Прежде всего, задержанных «для порядка» били, били умело, так, чтобы не оставалось внешних следов. Били еще до того, как у Бубнова из потайного кармана выпал браунинг, а у Фрунзе обнаружили смит-вессон. Били потому, что показались «подозрительными лицами». А когда у «подозрительных» нашли оружие, полицейские вовсе рассвирепели, каждому из троих накинули на шею ременную петлю, концы ремней привязали к седлам и хлестнули коней.

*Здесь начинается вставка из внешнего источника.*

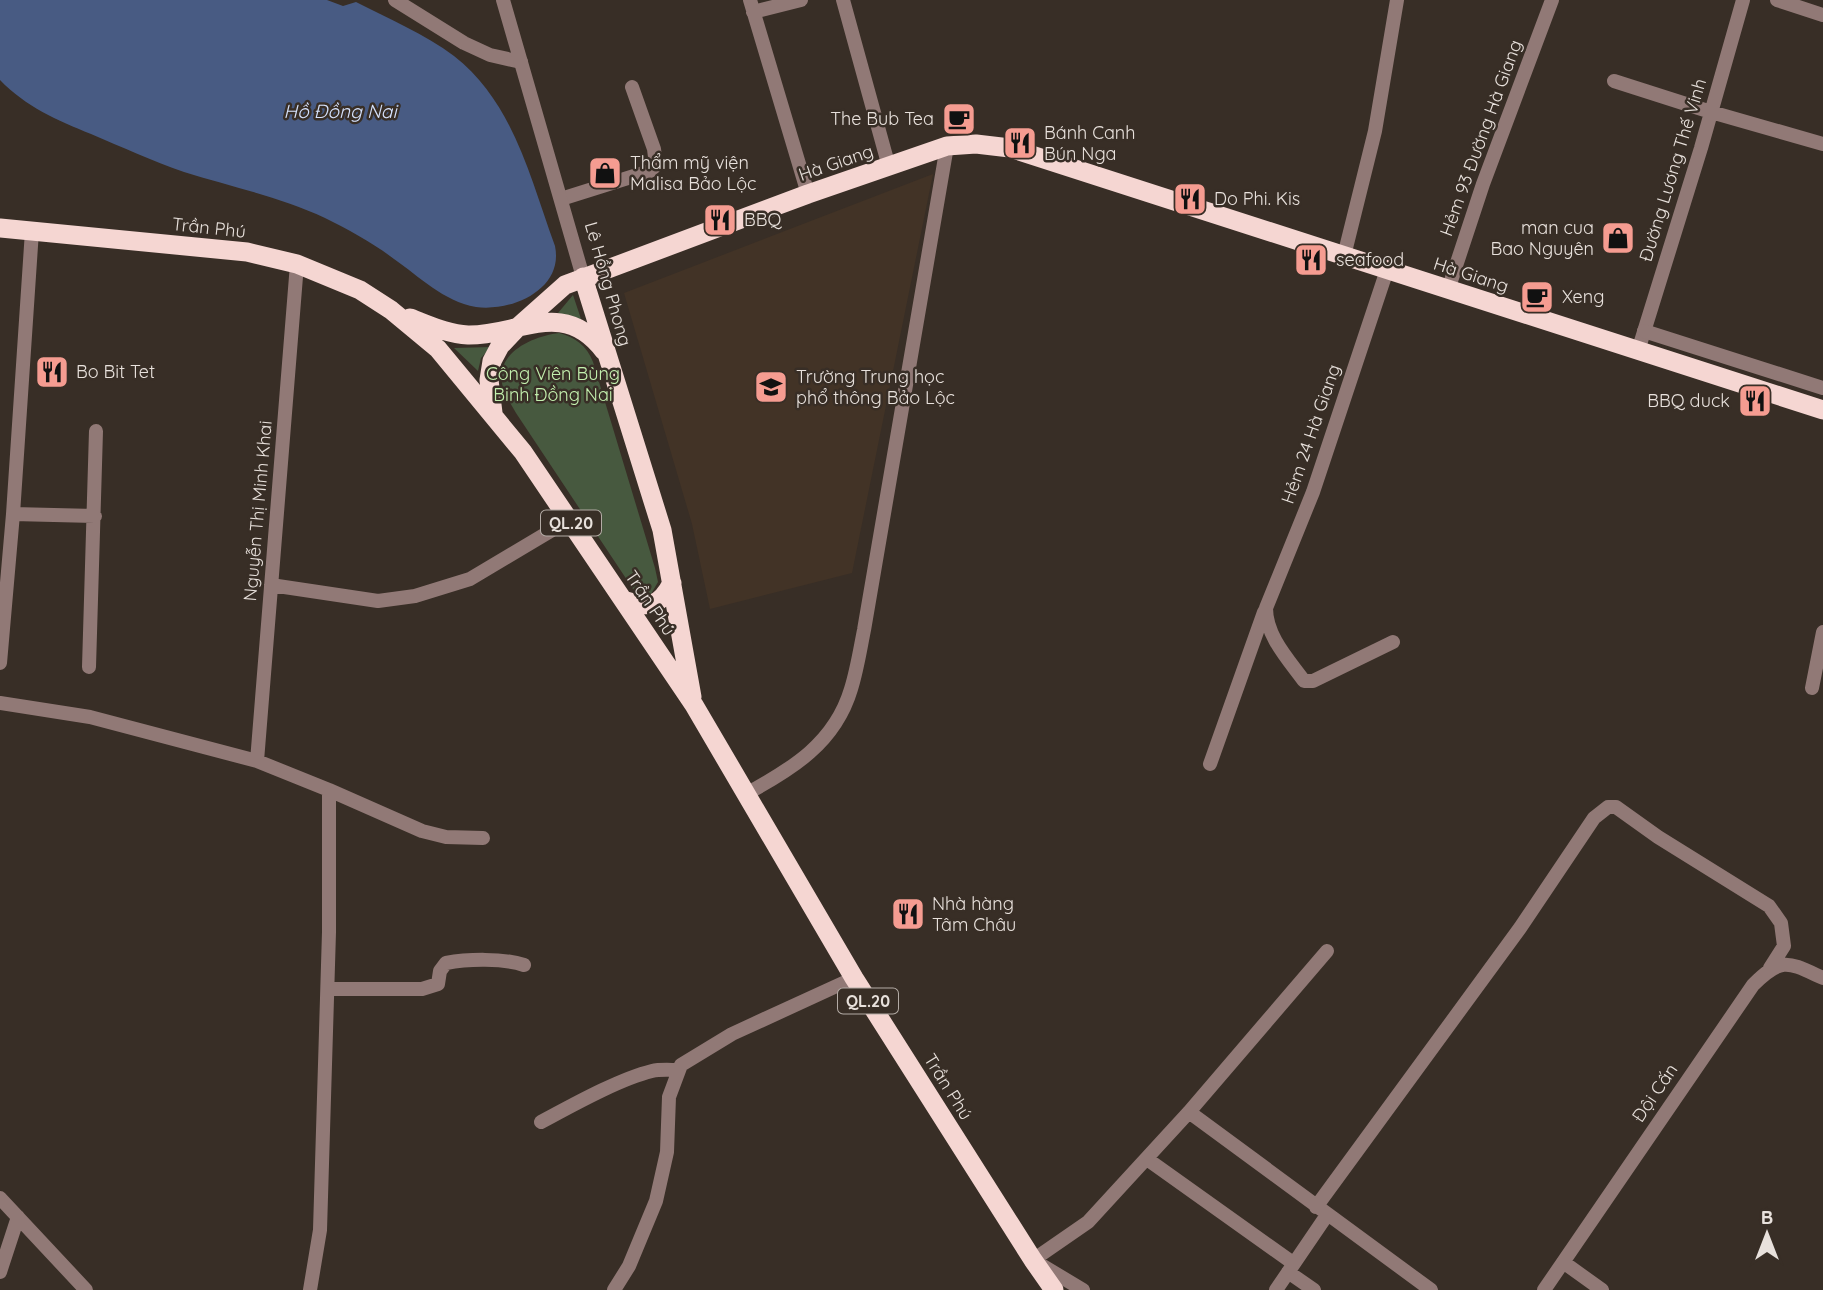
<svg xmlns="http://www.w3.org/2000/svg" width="1823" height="1290" font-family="Quicksand,sans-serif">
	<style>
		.built { fill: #423326 }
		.green { fill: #47593f }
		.water { fill: #485b83 }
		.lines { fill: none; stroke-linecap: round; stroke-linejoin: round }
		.minor { stroke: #917976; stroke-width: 14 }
		.tertiary { stroke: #917976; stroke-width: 14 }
		.trunk { stroke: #f5d6d2; stroke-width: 19 }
		.labels { text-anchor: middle; stroke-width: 5; stroke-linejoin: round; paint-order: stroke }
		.shield { fill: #382e26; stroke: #b3aba5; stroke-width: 2 }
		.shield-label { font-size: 16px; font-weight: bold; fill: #e8e1dc }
		.poi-label { font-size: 18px; fill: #e8e1dc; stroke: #382e26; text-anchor: start }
		.street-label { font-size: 18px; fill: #e8e1dc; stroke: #382e26 }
		.park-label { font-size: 18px; fill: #c3f0ae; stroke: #382e26 }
		.water-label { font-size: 19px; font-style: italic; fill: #d6e3fe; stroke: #382e26 }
	</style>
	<rect width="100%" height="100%" fill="#382e26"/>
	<path class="built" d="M933 174 852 573 710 609 692 524 624 293Z"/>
	<path class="green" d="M573 295 582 322 558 313Z
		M559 333C575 337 587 346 593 362L655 568 658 582 651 594 633 589 516 413C511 404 503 393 502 383 496 352 534 336 559 333Z
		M491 347 481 358 478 371 454 348Z"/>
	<path class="water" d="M0 0H327L343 6 356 2C389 19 425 34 454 56 514 103 530 178 555 246 564 289 512 312 476 307 443 301 420 277 394 259 373 243 349 230 325 218 280 197 232 187 184 172 152 161 122 147 91 134 57 120 26 107 0 80Z"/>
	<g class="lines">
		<path class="minor" d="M395 0 464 43 490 55 521 62
			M750 0 808 194
			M843 0 889 167
			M1777 0 1823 15
			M753 12 801 0
			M1614 81 1711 112 1823 144
			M561 199 650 171 656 165 654 149 632 87
			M1344 256 1375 131 1397 0
			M1387 270 1313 492 1266 608C1266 636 1288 659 1304 681H1313L1393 642
			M1448 290 1483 184 1552 0
			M1638 351 1701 148 1743 0
			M13 514 95 516
			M271 585 378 601 415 596 470 579 569 520
			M0 663 13 514 32 231
			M89 667 96 431
			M1812 688 1823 632
			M0 703 90 717 257 761 329 790 422 831 446 837 483 838
			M257 761 297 264
			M1210 764 1264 612
			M746 794C792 769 835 743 851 689 857 670 860 650 864 630L947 146
			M328 989H422L438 984 440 971 446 963C467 959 503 958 524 965
			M1189 1112 1431 1290
			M541 1122C571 1106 619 1079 652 1071 660 1069 670 1070 679 1070
			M1147 1159 1293 1263
			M0 1198 86 1290
			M1316 1207 1520 928 1594 818 1608 807H1616L1658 837 1769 906 1781 923 1784 946 1770 968
			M1563 1262 1602 1290
			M0 1272 18 1217
			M1288 1272 1314 1290
			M310 1290 320 1230 329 932V790
			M614 1290 629 1266 656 1201 667 1152 669 1097 681 1065 732 1034 854 978
			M1083 1290 1033 1260 1088 1222 1189 1112 1327 951
			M1276 1290 1327 1215
			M1544 1290 1753 985C1782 956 1788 962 1823 978"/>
		<path class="tertiary" d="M503 0 583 277
			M1644 331 1823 388"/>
		<path class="trunk" d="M0 228 247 252 297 264 360 290 391 310 438 349 523 452 694 705 854 978 1033 1260 1054 1290
			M583 277 662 530 692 697
			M410 318C429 325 447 334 468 335 519 336 563 297 604 351
			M493 413 489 380 492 361 500 346 520 325 565 285 808 194 947 146 976 144 1010 148 1823 410
			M623 600C648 608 659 608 672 583"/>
	</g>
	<defs>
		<symbol id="cafe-square" viewBox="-11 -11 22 22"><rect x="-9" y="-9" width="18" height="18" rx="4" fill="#f59c91" stroke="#382e26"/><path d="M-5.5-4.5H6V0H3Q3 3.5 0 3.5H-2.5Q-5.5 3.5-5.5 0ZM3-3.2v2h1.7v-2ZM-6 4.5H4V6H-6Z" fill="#111"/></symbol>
		<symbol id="restaurant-square" viewBox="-11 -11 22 22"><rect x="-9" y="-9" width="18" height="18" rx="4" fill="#f59c91" stroke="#382e26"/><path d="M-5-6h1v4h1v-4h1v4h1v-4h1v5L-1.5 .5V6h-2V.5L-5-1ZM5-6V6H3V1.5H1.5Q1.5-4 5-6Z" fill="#111"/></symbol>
		<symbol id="shop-square" viewBox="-11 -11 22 22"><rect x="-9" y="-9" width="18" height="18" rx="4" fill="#f59c91" stroke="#382e26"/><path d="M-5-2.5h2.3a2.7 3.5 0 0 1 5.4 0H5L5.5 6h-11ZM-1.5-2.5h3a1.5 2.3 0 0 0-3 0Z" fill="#111"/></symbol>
		<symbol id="school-square" viewBox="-11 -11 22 22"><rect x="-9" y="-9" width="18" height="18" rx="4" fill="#f59c91" stroke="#382e26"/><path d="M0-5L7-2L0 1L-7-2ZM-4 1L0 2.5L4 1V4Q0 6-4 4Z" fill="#111"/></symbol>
	</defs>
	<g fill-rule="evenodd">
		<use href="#cafe-square" x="940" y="100" width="38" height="38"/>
		<use href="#restaurant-square" x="1001" y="124" width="38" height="38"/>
		<use href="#shop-square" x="586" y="154" width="38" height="38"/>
		<use href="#restaurant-square" x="1171" y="180" width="38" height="38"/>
		<use href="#restaurant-square" x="701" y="201" width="38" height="38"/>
		<use href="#shop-square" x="1599" y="219" width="38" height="38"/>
		<use href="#restaurant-square" x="1292" y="241" width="38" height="38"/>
		<use href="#cafe-square" x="1518" y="278" width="38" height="38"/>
		<use href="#restaurant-square" x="33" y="353" width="38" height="38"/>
		<use href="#school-square" x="752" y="368" width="38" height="38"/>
		<use href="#restaurant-square" x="1736" y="382" width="38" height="38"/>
		<use href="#restaurant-square" x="889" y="895" width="38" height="38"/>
	</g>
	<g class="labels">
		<g class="shield">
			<rect x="541" y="510.5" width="60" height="25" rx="5"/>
			<rect x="838" y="988.5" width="60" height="25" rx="5"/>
		</g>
		<g class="shield-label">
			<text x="571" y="529">QL.20</text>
			<text x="868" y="1007">QL.20</text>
		</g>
		<g class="poi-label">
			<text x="934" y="125" text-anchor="end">The Bub Tea</text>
			<text x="1044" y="139">Bánh Canh<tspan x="1044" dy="21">Bún Nga</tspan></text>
			<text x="630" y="169">Thẩm mỹ viện<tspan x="630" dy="21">Malisa Bảo Lộc</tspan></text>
			<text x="1214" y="205">Do Phi. Kis</text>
			<text x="744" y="226">BBQ</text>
			<text x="1594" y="234" text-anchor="end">man cua<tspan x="1594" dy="21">Bao Nguyên</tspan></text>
			<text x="1336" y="266">seafood</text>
			<text x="1562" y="303">Xeng</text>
			<text x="76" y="378">Bo Bit Tet</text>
			<text x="796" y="383">Trường Trung học<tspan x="796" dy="21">phổ thông Bảo Lộc</tspan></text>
			<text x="1730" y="407" text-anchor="end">BBQ duck</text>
			<text x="932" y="910">Nhà hàng<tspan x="932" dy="21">Tâm Châu</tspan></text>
		</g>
		<g class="street-label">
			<text transform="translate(1481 138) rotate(-70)" y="6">Hẻm 93 Đường Hà Giang</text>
			<text transform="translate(836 163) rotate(-19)" y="6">Hà Giang</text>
			<text transform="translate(1673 170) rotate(-73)" y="6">Đường Lương Thế Vinh</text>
			<text transform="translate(209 228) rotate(6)" y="6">Trần Phú</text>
			<text transform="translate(1471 275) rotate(18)" y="6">Hà Giang</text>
			<text transform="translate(608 284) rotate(74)" y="6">Lê Hồng Phong</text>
			<text transform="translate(1311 434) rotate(-71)" y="6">Hẻm 24 Hà Giang</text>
			<text transform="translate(258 511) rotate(-85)" y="6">Nguyễn Thị Minh Khai</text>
			<text transform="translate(650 603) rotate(56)" y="6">Trần Phú</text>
			<text transform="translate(948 1087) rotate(58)" y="6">Trần Phú</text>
			<text transform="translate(1655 1093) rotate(-56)" y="6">Đội Cấn</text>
		</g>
		<g class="park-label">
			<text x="553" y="380">Công Viên Bùng<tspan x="553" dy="21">Binh Đồng Nai</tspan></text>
		</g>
		<g class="water-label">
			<text x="340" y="118">Hồ Đồng Nai</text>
		</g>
	</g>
	<g transform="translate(1767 1234)" stroke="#382e26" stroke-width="5" paint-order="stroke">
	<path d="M0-5L12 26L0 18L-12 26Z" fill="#e8e1dc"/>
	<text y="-10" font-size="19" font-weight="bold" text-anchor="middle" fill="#e8e1dc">B</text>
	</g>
</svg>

По-взрослому Андрей жалел в эти минуты Петю Волкова. Как ни просил Андрей у полицейских, чтобы отпустили парнишку, — разве их уговоришь. А у Пети в рукаве листовки, и не выкинуть целую пачку — заметят.
Гнали не шибко, но и отставать было нельзя: при малейшей задержке петля врезалась в тело. Но главное заключалось не в боли, а в чувстве невероятного унижения. Позже, в камере, Андрей думал: так вот половцы, татары волокли в плен, в рабство, от далеких тех времен идет стремление не просто причинить боль, а унизить, растоптать — не тело, а душу, человеческое достоинство... Противиться было бесполезно: придушат, кинут в кусты и делу конец, виновных не отыщут, полиция усердствовать не будет... Уже перед въездом в город остановились. Андрей вытер пот. Михаилу велели влезть на плетень — для чего, хотят на коней, что ли, посадить? И тотчас полицейский дернул лошадь, Михаил упал, подвернул ногу, — всю жизнь после хромал.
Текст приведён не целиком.